**TEXT PROVIDED:**
※
#### 263-0007-00: Advanced Systems Lab

Assignment 4: 120 points Due Date: April 10th, 17:00 https://acl.inf.ethz.ch/teaching/fastcode/2025/ Questions: fastcode@lists.inf.ethz.ch

## Academic integrity:

All homeworks in this course are single-student homeworks. The work must be all your own. Do not copy any parts of any of the homeworks from anyone including the web. Do not look at other students' code, papers, or exams. Do not make any parts of your homework available to anyone, and make sure no one can read your files. The university policies on academic integrity will be applied rigorously.

# Submission instructions (read carefully):

- (Submission)
  - Homework is submitted through the Moodle system
- (Late policy)

You have 3 late days, but can use at most 2 on one homework, meaning submit latest 48 hours after the due time. For example, submitting 1 hour late costs 1 late day. Note that each homework will be available for submission on the system 2 days after the deadline. However, if the accumulated time of the previous homework submissions exceeds 3 days, the homework will not count.

• (Formats)

If you use programs (such as MS-Word or Latex) to create your assignment, convert it to PDF and name it homework.pdf. When submitting more than one file, make sure you create a zip archive that contains all related files, and does not exceed 10 MB. Handwritten parts can be scanned and included.

• (Plots)
※
**COMPLETE THE FOLLOWING:**
[a] Per the Advanced Systems Lab assignment text, what is the maximum number of late days allowed on a single homework?
[b] Extend the Advanced Systems Lab assignment text, picking up right after its last line.

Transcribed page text
※
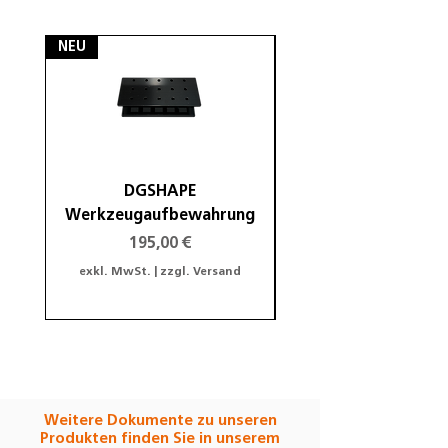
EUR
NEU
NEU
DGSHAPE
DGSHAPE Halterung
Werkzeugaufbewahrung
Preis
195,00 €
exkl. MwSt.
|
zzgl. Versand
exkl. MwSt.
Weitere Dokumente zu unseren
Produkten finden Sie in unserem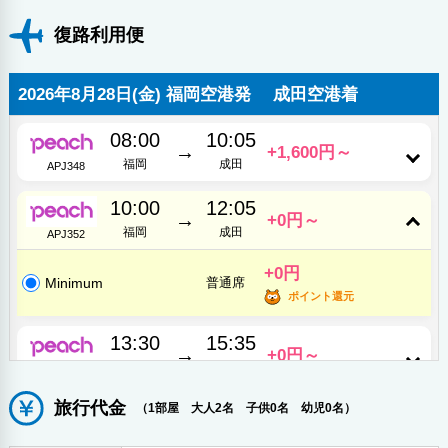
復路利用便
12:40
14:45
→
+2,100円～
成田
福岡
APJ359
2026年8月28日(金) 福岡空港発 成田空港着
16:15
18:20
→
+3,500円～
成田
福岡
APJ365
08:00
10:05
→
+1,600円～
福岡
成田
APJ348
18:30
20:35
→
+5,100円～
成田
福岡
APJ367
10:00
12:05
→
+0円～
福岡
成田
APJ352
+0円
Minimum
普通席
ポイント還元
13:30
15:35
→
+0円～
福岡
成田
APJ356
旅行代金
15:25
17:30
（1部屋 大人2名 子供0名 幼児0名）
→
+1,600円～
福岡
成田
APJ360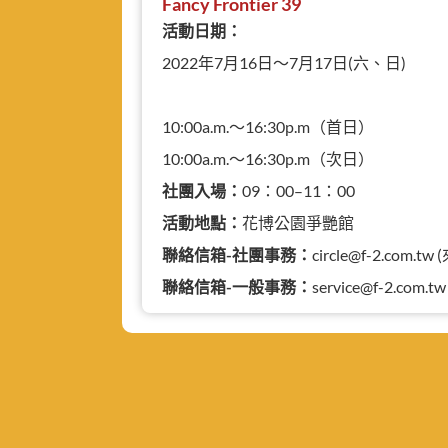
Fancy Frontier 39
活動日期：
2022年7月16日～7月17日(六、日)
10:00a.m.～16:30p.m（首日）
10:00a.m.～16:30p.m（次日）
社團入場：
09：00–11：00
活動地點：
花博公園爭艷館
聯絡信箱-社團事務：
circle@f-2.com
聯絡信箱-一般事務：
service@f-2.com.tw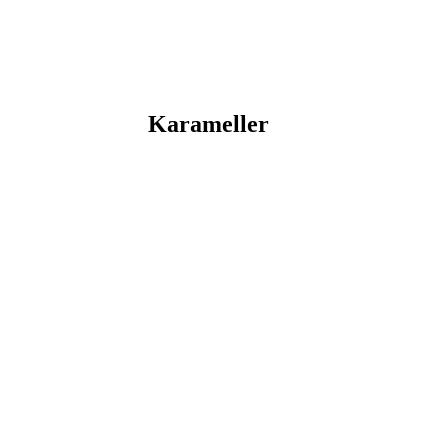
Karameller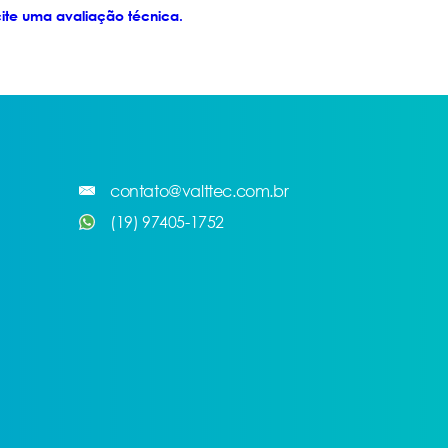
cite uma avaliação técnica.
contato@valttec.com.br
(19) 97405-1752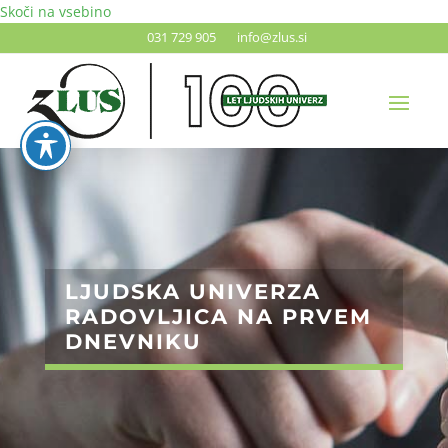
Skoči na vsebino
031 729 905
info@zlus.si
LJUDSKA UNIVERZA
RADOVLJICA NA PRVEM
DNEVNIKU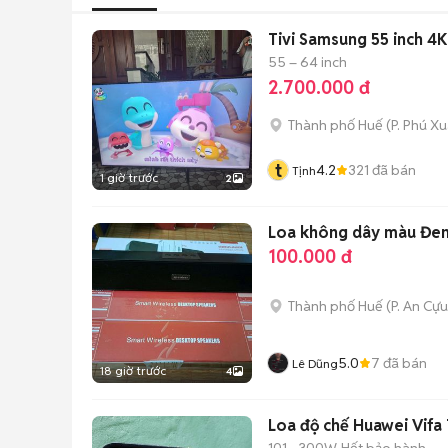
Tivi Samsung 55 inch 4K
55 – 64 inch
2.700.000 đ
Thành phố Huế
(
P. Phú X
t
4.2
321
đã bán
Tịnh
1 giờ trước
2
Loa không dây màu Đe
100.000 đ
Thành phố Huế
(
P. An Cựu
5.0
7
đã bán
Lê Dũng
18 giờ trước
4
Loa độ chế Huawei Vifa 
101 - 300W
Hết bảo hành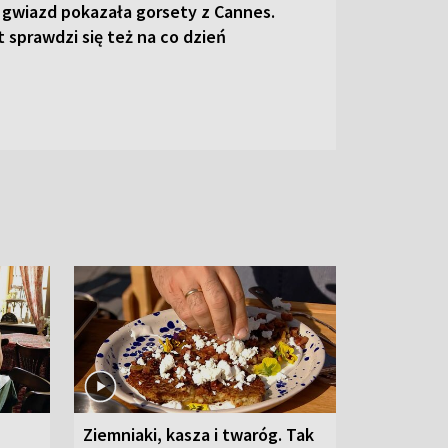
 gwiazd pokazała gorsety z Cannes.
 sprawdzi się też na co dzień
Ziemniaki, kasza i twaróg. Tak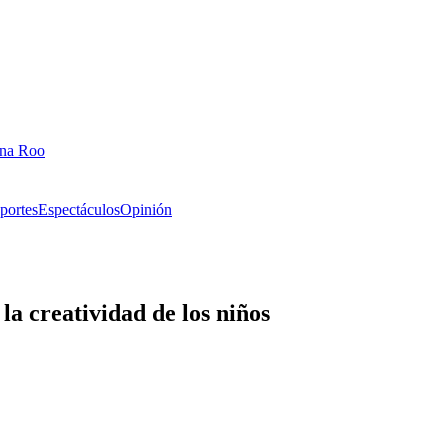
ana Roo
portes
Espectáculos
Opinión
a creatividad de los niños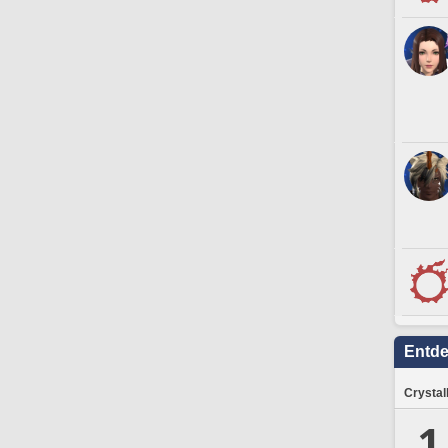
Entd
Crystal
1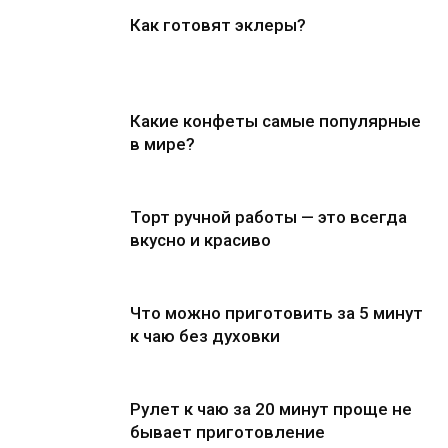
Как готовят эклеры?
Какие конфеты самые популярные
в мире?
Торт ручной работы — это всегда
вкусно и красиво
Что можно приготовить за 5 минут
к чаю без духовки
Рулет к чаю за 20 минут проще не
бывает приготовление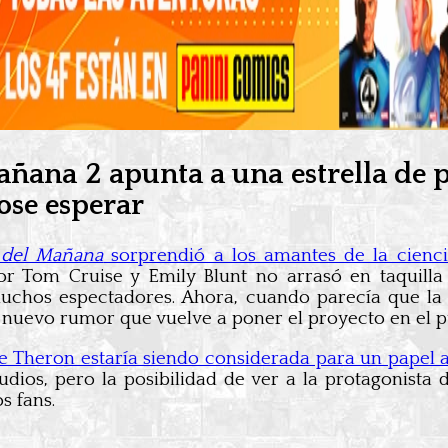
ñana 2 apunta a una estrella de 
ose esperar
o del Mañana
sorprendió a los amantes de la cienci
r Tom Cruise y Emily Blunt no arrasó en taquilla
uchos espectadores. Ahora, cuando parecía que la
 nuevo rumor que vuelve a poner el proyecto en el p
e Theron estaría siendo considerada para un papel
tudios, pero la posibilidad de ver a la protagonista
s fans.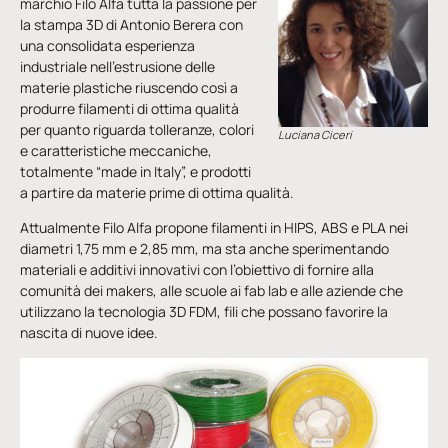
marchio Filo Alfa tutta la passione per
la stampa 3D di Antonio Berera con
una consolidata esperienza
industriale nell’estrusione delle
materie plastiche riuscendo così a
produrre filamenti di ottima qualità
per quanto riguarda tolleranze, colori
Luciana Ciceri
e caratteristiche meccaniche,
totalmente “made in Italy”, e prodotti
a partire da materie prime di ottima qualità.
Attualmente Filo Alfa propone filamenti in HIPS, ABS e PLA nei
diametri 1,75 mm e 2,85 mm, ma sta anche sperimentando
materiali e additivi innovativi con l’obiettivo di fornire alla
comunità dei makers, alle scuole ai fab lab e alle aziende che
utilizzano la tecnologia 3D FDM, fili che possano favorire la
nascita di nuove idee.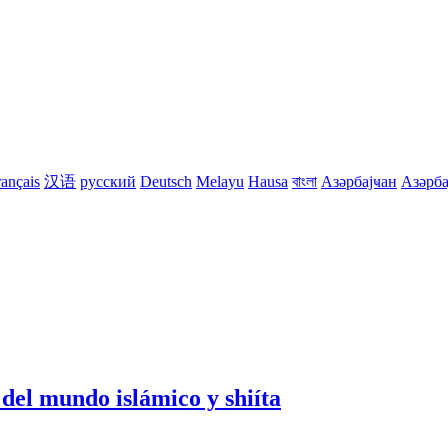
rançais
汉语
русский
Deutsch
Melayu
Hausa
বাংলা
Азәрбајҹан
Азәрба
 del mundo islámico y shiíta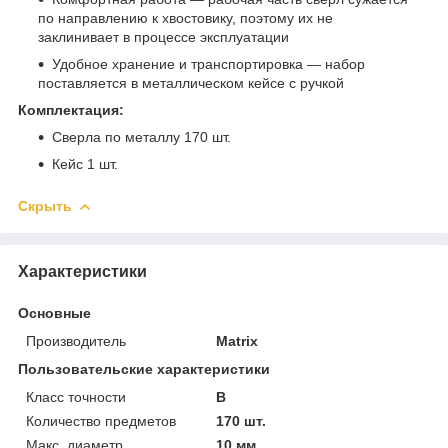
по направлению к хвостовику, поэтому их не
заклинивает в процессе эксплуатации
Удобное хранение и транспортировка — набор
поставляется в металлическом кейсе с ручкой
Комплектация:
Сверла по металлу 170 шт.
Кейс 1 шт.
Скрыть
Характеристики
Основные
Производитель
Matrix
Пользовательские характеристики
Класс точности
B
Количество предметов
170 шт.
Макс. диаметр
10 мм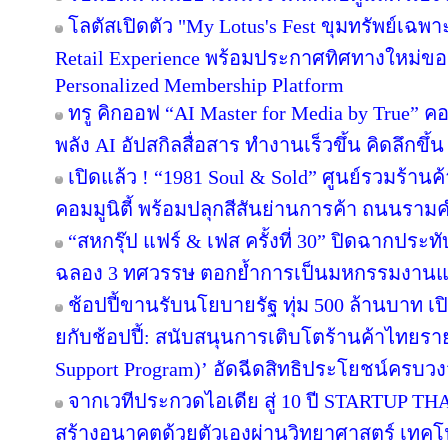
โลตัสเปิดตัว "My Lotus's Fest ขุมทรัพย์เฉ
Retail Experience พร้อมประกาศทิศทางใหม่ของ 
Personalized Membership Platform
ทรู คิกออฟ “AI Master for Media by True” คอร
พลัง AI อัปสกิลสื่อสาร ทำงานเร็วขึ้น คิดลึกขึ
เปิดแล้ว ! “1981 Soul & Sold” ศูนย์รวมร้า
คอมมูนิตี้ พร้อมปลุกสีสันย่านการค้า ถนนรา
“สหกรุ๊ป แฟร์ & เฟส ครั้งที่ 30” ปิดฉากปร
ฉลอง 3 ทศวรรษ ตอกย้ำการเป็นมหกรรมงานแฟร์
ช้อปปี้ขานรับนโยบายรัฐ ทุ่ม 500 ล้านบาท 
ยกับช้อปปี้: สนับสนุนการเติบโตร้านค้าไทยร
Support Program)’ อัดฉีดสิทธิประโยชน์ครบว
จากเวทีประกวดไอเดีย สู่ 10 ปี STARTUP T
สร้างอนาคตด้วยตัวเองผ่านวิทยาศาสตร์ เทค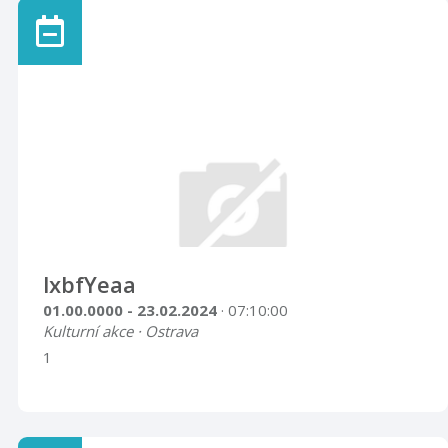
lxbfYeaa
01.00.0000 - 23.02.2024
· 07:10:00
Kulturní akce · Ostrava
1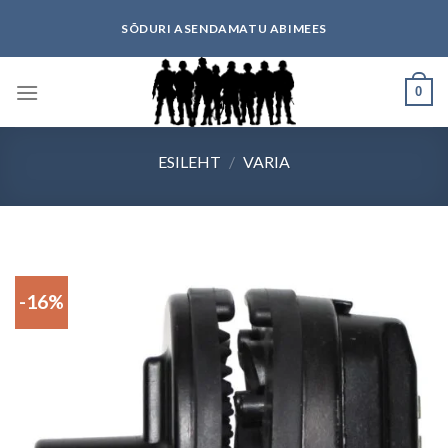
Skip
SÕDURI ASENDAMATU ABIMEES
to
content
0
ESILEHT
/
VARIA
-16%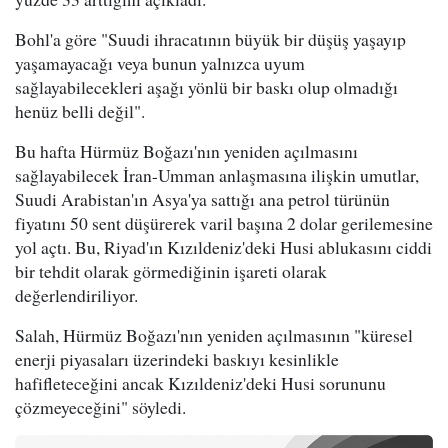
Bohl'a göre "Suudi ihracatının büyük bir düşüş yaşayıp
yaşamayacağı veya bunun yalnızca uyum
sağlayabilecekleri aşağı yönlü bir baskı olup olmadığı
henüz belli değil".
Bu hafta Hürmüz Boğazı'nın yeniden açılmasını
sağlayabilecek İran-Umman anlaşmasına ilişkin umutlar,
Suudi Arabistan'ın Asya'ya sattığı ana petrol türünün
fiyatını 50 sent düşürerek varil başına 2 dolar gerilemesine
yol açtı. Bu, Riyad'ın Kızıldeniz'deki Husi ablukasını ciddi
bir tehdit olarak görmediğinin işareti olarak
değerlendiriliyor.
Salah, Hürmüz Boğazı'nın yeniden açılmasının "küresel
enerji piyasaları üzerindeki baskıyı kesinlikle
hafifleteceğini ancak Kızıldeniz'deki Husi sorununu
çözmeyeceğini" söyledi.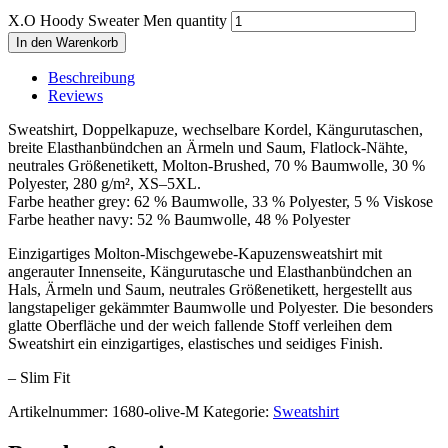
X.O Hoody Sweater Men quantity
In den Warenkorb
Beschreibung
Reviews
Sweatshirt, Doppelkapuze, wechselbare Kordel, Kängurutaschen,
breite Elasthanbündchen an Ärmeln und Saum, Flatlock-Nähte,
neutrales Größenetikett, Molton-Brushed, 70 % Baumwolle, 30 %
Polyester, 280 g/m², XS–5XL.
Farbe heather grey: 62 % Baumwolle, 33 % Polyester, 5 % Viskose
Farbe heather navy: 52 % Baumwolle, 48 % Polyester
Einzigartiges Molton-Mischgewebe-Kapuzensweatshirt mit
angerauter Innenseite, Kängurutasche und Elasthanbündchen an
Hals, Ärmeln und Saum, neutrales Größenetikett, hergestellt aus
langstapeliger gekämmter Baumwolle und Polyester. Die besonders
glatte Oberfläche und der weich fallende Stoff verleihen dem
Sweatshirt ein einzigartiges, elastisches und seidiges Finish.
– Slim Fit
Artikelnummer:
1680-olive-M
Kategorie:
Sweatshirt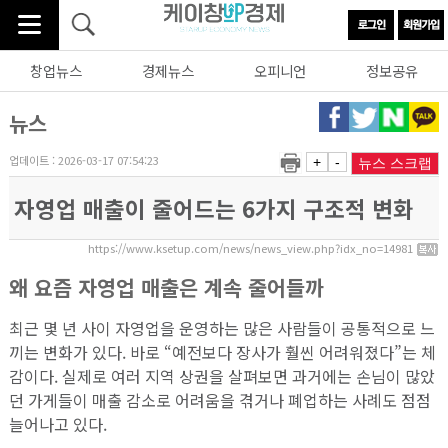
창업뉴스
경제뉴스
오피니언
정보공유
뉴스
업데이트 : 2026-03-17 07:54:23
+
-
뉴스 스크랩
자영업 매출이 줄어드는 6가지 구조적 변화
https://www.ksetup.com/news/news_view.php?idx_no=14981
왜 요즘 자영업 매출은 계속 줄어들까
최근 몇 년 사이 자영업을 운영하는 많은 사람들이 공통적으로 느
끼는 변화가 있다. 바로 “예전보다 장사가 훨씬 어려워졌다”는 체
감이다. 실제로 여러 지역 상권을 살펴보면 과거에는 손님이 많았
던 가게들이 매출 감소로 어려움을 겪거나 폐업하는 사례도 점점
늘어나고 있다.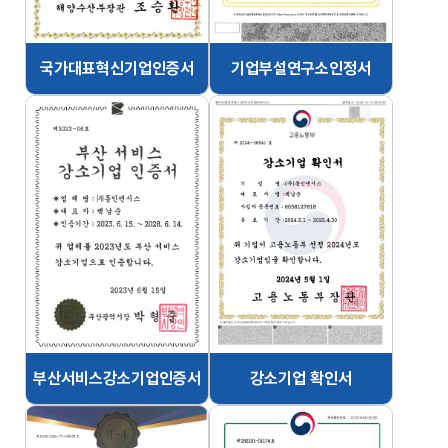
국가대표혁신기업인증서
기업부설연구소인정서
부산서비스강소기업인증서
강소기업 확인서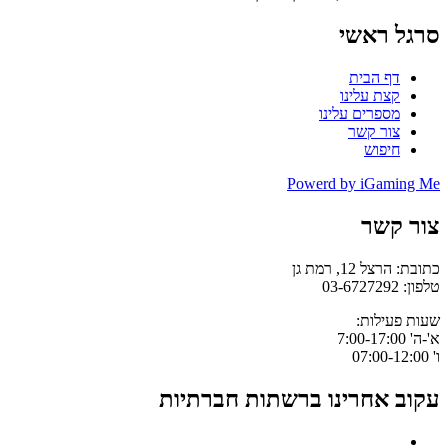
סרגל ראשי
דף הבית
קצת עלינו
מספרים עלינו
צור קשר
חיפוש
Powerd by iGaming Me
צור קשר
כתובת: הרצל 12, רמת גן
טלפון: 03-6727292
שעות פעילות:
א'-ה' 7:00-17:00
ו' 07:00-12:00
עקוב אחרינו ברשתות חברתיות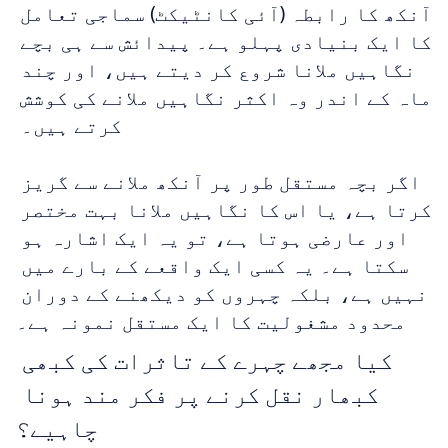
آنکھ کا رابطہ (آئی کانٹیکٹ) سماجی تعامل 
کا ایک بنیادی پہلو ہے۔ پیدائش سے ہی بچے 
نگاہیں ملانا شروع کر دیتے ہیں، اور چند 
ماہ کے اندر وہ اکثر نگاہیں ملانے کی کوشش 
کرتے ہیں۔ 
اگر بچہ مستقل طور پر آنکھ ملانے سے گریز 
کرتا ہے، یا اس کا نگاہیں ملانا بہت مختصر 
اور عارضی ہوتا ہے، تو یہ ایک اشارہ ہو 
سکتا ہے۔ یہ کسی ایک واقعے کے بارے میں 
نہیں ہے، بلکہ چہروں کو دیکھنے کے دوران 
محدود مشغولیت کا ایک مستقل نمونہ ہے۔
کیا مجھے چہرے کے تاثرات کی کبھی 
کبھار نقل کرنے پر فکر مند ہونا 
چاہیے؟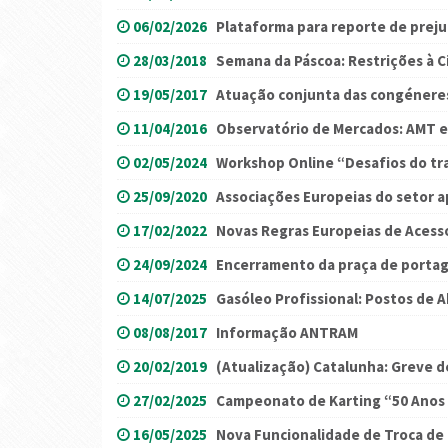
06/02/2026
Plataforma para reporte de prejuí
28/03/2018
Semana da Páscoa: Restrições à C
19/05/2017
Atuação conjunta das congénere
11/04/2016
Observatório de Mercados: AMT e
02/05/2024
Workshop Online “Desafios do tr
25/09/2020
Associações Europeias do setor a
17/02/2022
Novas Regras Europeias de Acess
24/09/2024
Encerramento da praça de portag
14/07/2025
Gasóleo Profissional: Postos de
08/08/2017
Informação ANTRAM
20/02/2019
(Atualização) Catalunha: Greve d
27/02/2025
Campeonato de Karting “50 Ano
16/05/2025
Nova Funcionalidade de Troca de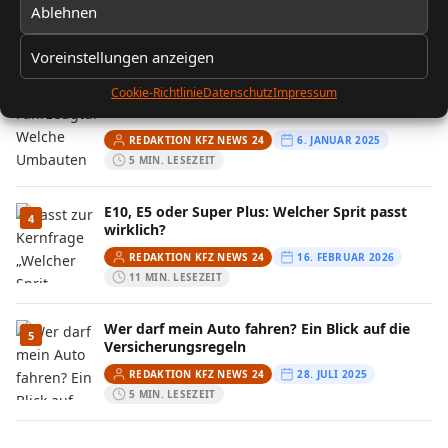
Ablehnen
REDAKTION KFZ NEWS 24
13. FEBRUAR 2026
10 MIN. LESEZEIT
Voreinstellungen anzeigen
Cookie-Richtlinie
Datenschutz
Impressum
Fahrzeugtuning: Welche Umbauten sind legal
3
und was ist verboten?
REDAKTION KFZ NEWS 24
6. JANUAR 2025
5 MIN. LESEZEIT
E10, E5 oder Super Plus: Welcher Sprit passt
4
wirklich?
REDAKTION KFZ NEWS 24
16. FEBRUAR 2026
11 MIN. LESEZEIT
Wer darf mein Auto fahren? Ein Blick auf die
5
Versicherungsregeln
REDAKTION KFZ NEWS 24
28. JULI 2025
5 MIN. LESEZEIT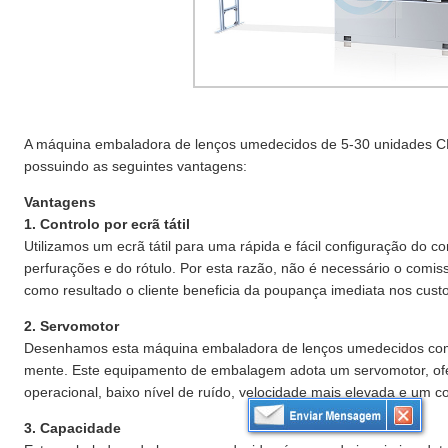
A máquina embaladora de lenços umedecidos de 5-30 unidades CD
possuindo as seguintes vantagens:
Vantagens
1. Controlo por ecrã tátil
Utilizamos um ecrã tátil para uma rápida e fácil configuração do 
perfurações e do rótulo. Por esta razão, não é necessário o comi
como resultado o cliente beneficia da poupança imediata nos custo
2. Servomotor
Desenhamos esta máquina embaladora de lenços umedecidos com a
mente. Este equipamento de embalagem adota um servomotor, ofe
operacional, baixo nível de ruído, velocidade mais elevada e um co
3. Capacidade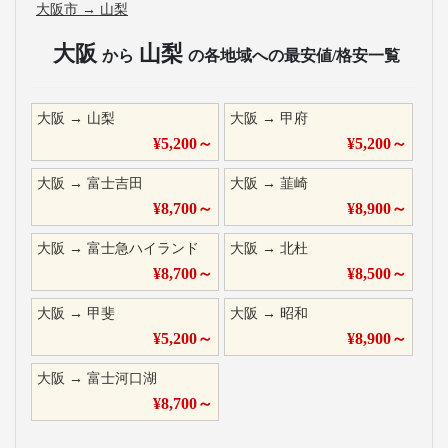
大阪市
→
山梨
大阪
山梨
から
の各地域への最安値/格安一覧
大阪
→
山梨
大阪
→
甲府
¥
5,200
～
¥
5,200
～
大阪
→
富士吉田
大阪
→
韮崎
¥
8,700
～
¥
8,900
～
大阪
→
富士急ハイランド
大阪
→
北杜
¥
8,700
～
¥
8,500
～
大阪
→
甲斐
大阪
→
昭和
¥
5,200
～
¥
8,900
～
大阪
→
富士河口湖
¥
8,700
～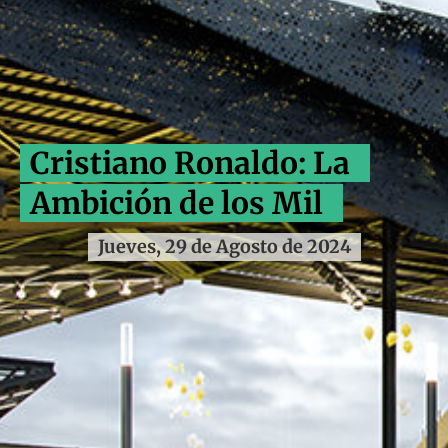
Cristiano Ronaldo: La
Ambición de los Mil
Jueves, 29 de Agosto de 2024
※
**RESPONSES TO THE EXERCISE:**
[a] Two late days, so a homework can be submitted at most 48 hours after the due time.

[b]
For plots/benchmarks, provide (concise) necessary information for the experimental setup (e.g., compiler and flags) and always briefly discuss the plot and draw conclusions. Follow (at least to a reasonable extent) the small guide to making plots from the lecture.

 $\bullet$  (Neatness)

5 points in a homework are given for neatness.

The exercises start from the next page.

# Exercises

1. Stride Access (30 pts)

Consider the following code executed on a machine with a cache with blocks of size 32 bytes, a total capacity of 2 KiB and a write-back/write-allocate policy. Assume that the only memory accesses are to entries of O and A and occur in the order that they appear (from right to left when in the same line). The cache is initially cold and array A begins at memory address 0, while array O begins immediately after the last element of A. You can assume that A is of size  $2^n$ , O is of size  $n \times 2^{n-1}$  and  $n \leq 32$ . As the size of a boolean is implementation-specific, you can assume it to be 4 bytes.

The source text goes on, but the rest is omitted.